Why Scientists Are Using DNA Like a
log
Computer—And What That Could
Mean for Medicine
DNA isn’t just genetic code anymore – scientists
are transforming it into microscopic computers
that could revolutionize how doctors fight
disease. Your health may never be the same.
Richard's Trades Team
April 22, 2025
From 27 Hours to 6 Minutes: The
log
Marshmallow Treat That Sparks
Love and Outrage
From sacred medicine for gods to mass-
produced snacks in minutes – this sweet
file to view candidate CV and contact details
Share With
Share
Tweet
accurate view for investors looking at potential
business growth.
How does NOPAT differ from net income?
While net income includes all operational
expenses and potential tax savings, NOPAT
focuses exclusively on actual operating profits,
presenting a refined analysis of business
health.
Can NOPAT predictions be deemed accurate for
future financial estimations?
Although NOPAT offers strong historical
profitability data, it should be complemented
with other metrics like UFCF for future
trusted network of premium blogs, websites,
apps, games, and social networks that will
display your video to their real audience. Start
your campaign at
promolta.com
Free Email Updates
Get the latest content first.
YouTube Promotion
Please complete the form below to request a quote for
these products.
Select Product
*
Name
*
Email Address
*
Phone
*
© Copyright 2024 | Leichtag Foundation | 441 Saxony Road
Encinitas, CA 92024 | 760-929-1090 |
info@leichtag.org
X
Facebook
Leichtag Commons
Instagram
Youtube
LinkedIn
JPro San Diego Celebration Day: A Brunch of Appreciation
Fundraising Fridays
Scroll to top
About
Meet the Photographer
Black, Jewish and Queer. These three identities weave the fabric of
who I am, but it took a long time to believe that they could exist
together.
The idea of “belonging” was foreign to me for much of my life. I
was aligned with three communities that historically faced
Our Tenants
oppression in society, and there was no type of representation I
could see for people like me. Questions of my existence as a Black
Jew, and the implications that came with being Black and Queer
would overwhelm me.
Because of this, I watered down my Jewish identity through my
-----
● **YOUR ASSIGNMENT**: Would you transcribe, exactly, the lines running from the one that contains "Marshmallow Treat That Sparks" through the final line of the listing above? Include both ends and nothing else.

● **RESPONSE BOX**:
Marshmallow Treat That Sparks
Love and Outrage
From sacred medicine for gods to mass-
produced snacks in minutes – this sweet
file to view candidate CV and contact details
Share With
Share
Tweet
accurate view for investors looking at potential
business growth.
How does NOPAT differ from net income?
While net income includes all operational
expenses and potential tax savings, NOPAT
focuses exclusively on actual operating profits,
presenting a refined analysis of business
health.
Can NOPAT predictions be deemed accurate for
future financial estimations?
Although NOPAT offers strong historical
profitability data, it should be complemented
with other metrics like UFCF for future
trusted network of premium blogs, websites,
apps, games, and social networks that will
display your video to their real audience. Start
your campaign at
promolta.com
Free Email Updates
Get the latest content first.
YouTube Promotion
Please complete the form below to request a quote for
these products.
Select Product
*
Name
*
Email Address
*
Phone
*
© Copyright 2024 | Leichtag Foundation | 441 Saxony Road
Encinitas, CA 92024 | 760-929-1090 |
info@leichtag.org
X
Facebook
Leichtag Commons
Instagram
Youtube
LinkedIn
JPro San Diego Celebration Day: A Brunch of Appreciation
Fundraising Fridays
Scroll to top
About
Meet the Photographer
Black, Jewish and Queer. These three identities weave the fabric of
who I am, but it took a long time to believe that they could exist
together.
The idea of “belonging” was foreign to me for much of my life. I
was aligned with three communities that historically faced
Our Tenants
oppression in society, and there was no type of representation I
could see for people like me. Questions of my existence as a Black
Jew, and the implications that came with being Black and Queer
would overwhelm me.
Because of this, I watered down my Jewish identity through my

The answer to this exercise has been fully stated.